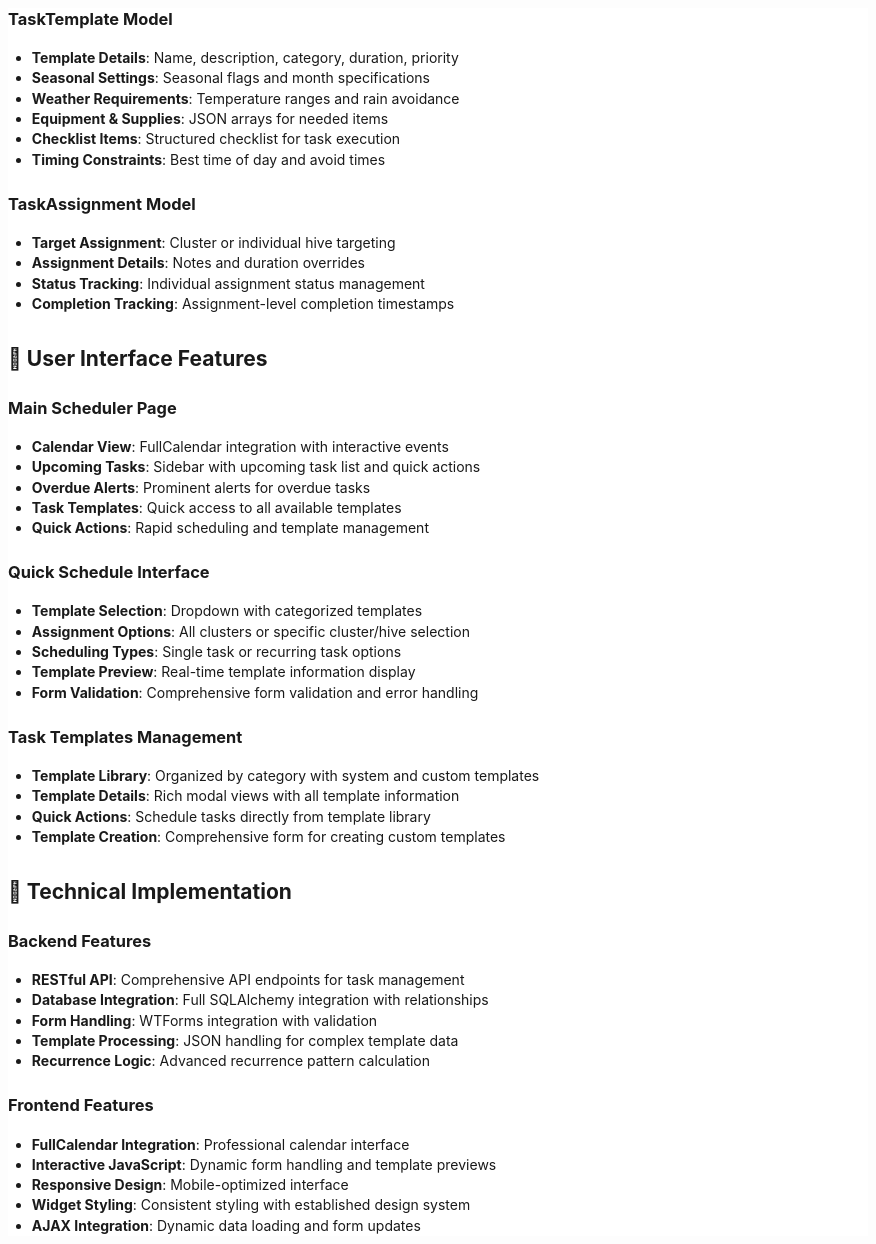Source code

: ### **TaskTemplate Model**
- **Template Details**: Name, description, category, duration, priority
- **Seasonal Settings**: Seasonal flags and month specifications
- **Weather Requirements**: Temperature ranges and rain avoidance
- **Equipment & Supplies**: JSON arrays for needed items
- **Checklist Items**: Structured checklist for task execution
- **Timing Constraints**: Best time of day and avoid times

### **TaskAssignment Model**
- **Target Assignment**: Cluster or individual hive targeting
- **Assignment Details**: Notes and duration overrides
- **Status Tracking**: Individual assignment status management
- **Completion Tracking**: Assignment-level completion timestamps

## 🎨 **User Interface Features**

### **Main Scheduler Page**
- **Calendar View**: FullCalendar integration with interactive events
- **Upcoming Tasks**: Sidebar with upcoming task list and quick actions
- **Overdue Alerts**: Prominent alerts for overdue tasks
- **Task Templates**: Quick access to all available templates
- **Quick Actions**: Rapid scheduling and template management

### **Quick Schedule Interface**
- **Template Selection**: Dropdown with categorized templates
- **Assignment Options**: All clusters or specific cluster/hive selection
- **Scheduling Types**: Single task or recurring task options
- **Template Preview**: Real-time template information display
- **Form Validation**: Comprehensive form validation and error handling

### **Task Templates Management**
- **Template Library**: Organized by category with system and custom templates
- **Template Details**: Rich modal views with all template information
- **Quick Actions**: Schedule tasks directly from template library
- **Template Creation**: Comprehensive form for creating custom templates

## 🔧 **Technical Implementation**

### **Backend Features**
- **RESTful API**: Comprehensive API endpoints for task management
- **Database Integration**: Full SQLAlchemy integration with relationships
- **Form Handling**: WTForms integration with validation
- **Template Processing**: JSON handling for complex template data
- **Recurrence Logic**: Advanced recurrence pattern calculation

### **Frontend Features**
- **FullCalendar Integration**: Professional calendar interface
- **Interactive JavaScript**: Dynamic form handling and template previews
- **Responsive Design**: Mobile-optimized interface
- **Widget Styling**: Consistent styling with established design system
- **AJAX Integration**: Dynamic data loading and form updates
..............................
▶ WHAT YOU WILL DO
Output every line of text in the listing above as a JSON array of strings, one string per line, skipping blank lines and leaving out the pictures.

▶ WRITTEN RESPONSE
[
  "Source code",
  ": ### **TaskTemplate Model**",
  "- **Template Details**: Name, description, category, duration, priority",
  "- **Seasonal Settings**: Seasonal flags and month specifications",
  "- **Weather Requirements**: Temperature ranges and rain avoidance",
  "- **Equipment & Supplies**: JSON arrays for needed items",
  "- **Checklist Items**: Structured checklist for task execution",
  "- **Timing Constraints**: Best time of day and avoid times",
  "### **TaskAssignment Model**",
  "- **Target Assignment**: Cluster or individual hive targeting",
  "- **Assignment Details**: Notes and duration overrides",
  "- **Status Tracking**: Individual assignment status management",
  "- **Completion Tracking**: Assignment-level completion timestamps",
  "## 🎨 **User Interface Features**",
  "### **Main Scheduler Page**",
  "- **Calendar View**: FullCalendar integration with interactive events",
  "- **Upcoming Tasks**: Sidebar with upcoming task list and quick actions",
  "- **Overdue Alerts**: Prominent alerts for overdue tasks",
  "- **Task Templates**: Quick access to all available templates",
  "- **Quick Actions**: Rapid scheduling and template management",
  "### **Quick Schedule Interface**",
  "- **Template Selection**: Dropdown with categorized templates",
  "- **Assignment Options**: All clusters or specific cluster/hive selection",
  "- **Scheduling Types**: Single task or recurring task options",
  "- **Template Preview**: Real-time template information display",
  "- **Form Validation**: Comprehensive form validation and error handling",
  "### **Task Templates Management**",
  "- **Template Library**: Organized by category with system and custom templates",
  "- **Template Details**: Rich modal views with all template information",
  "- **Quick Actions**: Schedule tasks directly from template library",
  "- **Template Creation**: Comprehensive form for creating custom templates",
  "## 🔧 **Technical Implementation**",
  "### **Backend Features**",
  "- **RESTful API**: Comprehensive API endpoints for task management",
  "- **Database Integration**: Full SQLAlchemy integration with relationships",
  "- **Form Handling**: WTForms integration with validation",
  "- **Template Processing**: JSON handling for complex template data",
  "- **Recurrence Logic**: Advanced recurrence pattern calculation",
  "### **Frontend Features**",
  "- **FullCalendar Integration**: Professional calendar interface",
  "- **Interactive JavaScript**: Dynamic form handling and template previews",
  "- **Responsive Design**: Mobile-optimized interface",
  "- **Widget Styling**: Consistent styling with established design system",
  "- **AJAX Integration**: Dynamic data loading and form updates"
]